A Vodafone spokesperson explained that for the financial year ended 31 December, 2016, its total cash contribution to government was $242 million, including $88 million direct tax contributions and spectrum licence payments.
"Corporate tax is calculated based on profits, not revenue, and is only a small part of the tax contribution for any business. There are also numerous ways other than tax used by government to collect revenue from business activities, with significant revenue raised from telecommunications companies via spectrum auctions and spectrum licence payments," said the spokesperson.
"We also make a significant contribution to the Australian economy by employing approximately 2,500 staff, and investing heavily in our mobile network which is relied upon by approximately 6 million Australians.
"Over the years, due to a combination of high operating and capital costs, VHA has not made any profit on its activity. As a result, no corporate tax was due or payable in the year ended 31 December 2016."
A DXC spokesperson told ARN the the company "meets all its tax obligations and there are many contributing factors to the tax payable in any given year".
DXC had an income of $1.4 billion with a taxable income of $1.2 million.
No more small tax bills
The ATO has created the Multinational Anti-Avoidance Law (MAAL) as part of the government's efforts to combat tax avoidance by multinational companies operating in Australia. The MAAL has been established to ensure that multinationals pay their fair share of tax on the profits earned in Australia.
The Government has carried inquiries into companies such as Microsoft, Apple and Google, over their tax practices in Australia dating back to at least 2012.
The tax transparency report showed those companies being watched have met the 30 per cent rate.
Google, who reported an income of $1.7 billion, had a taxable income of $177 million paying $33.1 million in taxes. Only two years ago, Google had reported taxable income of $106.1 million, but paid $12.2 million in taxes.
Microsoft reached a new tax arrangement with the ATO on the same day it fronted up the public hearing for the Government's inquiry into Corporate Tax Avoidance on 22 August. In the 2017 financial year the software giant had a taxable income of $178 million and paid $53 million in taxes.
Apple, who generated $8 billion, had a taxable income of $271 million and paid $81 million in taxes.
SAP had an income of $907 million but no taxable income and therefore paid no taxes for the period.

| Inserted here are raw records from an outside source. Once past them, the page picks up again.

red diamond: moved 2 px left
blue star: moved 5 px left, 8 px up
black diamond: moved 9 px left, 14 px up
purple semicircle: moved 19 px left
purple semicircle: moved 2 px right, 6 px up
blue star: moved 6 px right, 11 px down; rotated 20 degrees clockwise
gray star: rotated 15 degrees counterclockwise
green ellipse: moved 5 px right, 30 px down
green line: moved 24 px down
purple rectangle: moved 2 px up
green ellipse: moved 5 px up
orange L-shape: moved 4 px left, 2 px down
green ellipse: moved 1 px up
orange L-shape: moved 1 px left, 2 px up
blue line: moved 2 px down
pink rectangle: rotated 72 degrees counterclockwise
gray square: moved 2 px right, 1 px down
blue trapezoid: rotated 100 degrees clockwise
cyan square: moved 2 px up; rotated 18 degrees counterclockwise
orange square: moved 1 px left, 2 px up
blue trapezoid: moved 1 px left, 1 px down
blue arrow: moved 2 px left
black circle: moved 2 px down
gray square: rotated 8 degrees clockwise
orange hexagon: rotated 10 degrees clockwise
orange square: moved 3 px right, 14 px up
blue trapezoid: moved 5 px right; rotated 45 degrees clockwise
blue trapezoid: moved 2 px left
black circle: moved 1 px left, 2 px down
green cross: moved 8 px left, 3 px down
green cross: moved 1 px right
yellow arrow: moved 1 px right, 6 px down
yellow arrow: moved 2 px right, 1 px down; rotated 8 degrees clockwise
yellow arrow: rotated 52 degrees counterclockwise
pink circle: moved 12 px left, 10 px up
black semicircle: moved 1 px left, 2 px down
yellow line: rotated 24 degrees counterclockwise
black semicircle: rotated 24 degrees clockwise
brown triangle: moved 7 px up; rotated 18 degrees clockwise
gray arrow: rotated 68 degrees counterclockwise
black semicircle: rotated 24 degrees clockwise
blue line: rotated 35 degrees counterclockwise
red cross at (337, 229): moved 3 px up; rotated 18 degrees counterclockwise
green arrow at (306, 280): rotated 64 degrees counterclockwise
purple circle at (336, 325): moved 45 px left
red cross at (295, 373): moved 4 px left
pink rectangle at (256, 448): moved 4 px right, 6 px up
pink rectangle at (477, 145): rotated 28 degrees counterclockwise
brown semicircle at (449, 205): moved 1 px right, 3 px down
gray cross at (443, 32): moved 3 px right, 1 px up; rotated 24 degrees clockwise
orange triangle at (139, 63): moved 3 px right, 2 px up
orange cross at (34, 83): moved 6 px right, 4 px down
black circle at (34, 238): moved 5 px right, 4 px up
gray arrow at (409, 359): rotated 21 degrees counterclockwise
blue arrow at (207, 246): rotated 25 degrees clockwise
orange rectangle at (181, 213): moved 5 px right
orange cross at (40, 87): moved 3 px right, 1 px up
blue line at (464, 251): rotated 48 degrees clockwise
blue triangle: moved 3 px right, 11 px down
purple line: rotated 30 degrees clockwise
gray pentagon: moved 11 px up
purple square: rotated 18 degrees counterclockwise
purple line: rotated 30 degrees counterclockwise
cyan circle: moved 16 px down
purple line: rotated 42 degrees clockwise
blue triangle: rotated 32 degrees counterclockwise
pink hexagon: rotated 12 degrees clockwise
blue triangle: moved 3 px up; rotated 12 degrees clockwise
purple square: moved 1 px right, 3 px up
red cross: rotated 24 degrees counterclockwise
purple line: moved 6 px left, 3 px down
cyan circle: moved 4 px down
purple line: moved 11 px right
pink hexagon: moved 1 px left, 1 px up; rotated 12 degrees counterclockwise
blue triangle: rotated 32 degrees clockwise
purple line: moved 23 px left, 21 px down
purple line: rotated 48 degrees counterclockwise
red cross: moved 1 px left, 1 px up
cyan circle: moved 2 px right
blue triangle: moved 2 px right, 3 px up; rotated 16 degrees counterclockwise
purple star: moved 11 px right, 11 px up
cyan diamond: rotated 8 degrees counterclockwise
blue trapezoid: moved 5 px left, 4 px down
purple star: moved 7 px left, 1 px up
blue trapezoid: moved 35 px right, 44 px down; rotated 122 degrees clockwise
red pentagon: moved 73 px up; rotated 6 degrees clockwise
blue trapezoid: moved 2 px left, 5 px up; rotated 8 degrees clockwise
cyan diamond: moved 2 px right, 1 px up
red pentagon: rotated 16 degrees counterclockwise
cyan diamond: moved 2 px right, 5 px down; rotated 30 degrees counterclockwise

A spokesperson for the company told ARN that revenue generated by SAP Australia "is recorded locally and brought to tax in Australia".
"SAP Australia pays the corporate tax rate of 30 per cent on all taxable income – in 2017, it did not generate taxable income."
The initial impacts of the MAAL emerged in the 2016-17 data, according to the ATO, as companies have restructured to comply with the requirements of the law.
“In coming years the full effect of the MAAL will flow through as multinational companies book billions more in sales locally," Second Commissioner Jeremy Hirschhorn said.
“The report will also reflect restructures made by companies to avoid paying the Diverted Profits Tax and increased compliance thanks to Country-by-Country reporting.
“Increasingly, the data will also reflect our approach to resolving past matters in requiring future compliance to be locked in,” Hirschhorn said.
“Today we can also confirm the estimated level of compliance of large corporate groups has increased from 94% to over 95%, the vast bulk of which is paid voluntarily,” he said.
ARN has reached out to Citrix, Dimension Data, Fuji Xerox Australia, IBM and Ingram Micro for comment.